Tennessee Takes PE Plunge With Three Pledges

A little more than a year after receiving state approval to add private equity to its portfolio mix, the Tennessee Consolidated Retirement System has approved its first commitments to the asset class, pledging a total of $150 million to three private equity firms, Lamar Villere, director of private equity, told Buyouts.

The $26 billion pension fund committed up to $75 million to mega-fund Hellman & Friedman Capital Partners VII LP, which is targeting $7 billion with a hard cap of $10 billion; up to $50 million to TA XI LP, which recently closed with $4 billion; and up to $25 million to Khosla Ventures III LP, which is seeking $750 million for multi-stage venture investments in the information technology and cleantech industries.
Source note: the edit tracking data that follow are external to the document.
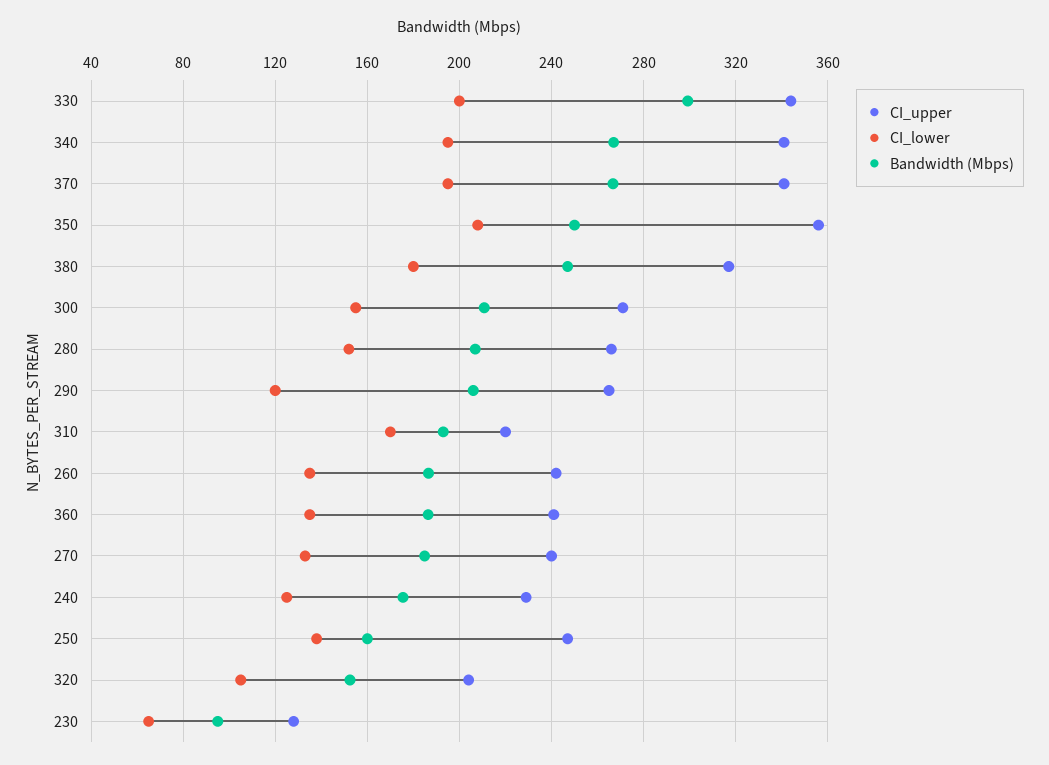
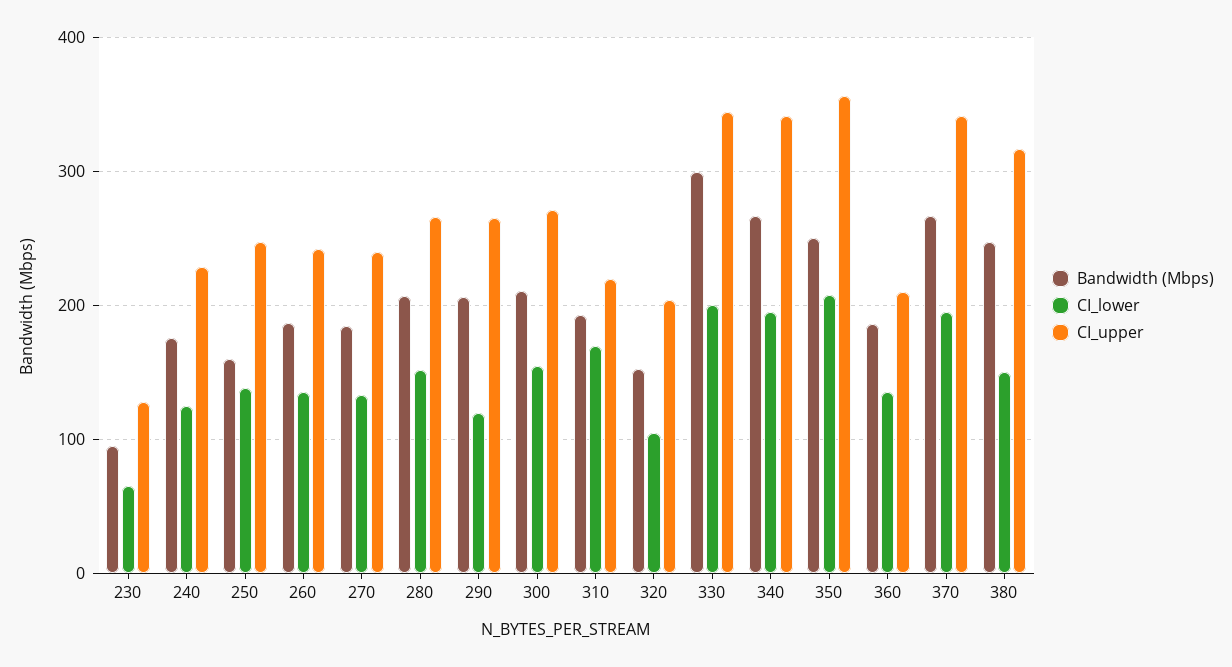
CI_lower, 380: 180 -> 150
CI_upper, 360: 240 -> 210

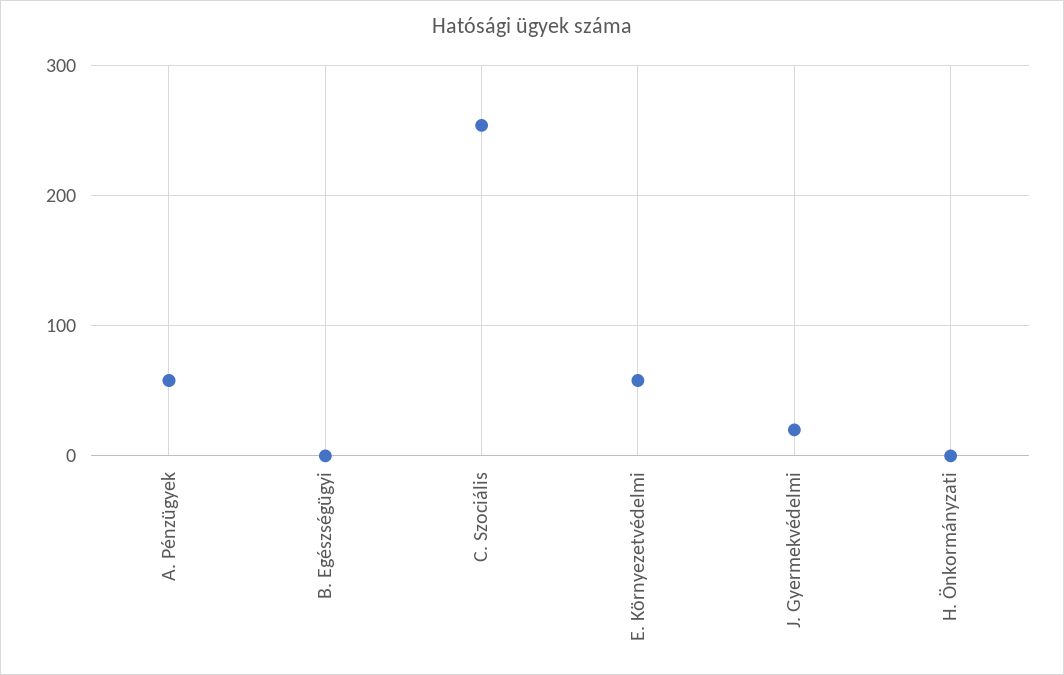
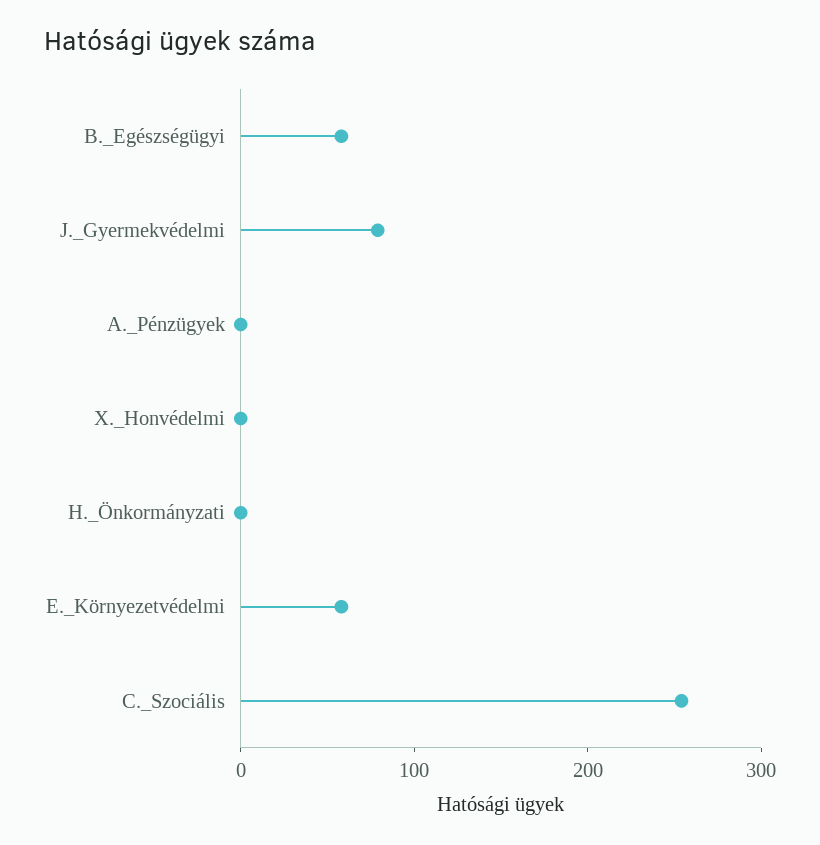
A. Pénzügyek: 60 -> 0
B. Egészségügyi: 0 -> 60
J. Gyermekvédelmi: 20 -> 80
X._Honvédelmi: none -> 0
The state’s allocation target to private equity is 3 percent, although technically up to 5 percent can be invested in the asset class. Tennessee Consolidated will likely achieve its goal in five years.
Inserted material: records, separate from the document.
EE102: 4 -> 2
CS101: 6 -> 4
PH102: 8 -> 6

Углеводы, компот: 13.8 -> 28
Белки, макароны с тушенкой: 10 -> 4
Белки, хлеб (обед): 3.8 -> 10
The investment policy established last June allows the pension fund to commit to domestic and international venture capital, corporate buyouts, mezzanine, distressed debt, special situations and secondary funds. It can invest in limited partnerships, private placements, co-investments, funds of funds and other commingled funds.

Buyout funds, most of which will invest in U.S. companies, will account for 50 percent to 75 percent of the program, although those that target Western Europe, Canada and Japan will also be considered; mezzanine and distressed funds will take up 15 percent to 20 percent of the private equity portfolio; and venture capital funds will nab 10 percent to 15 percent. A few pledges will also go to secondary funds.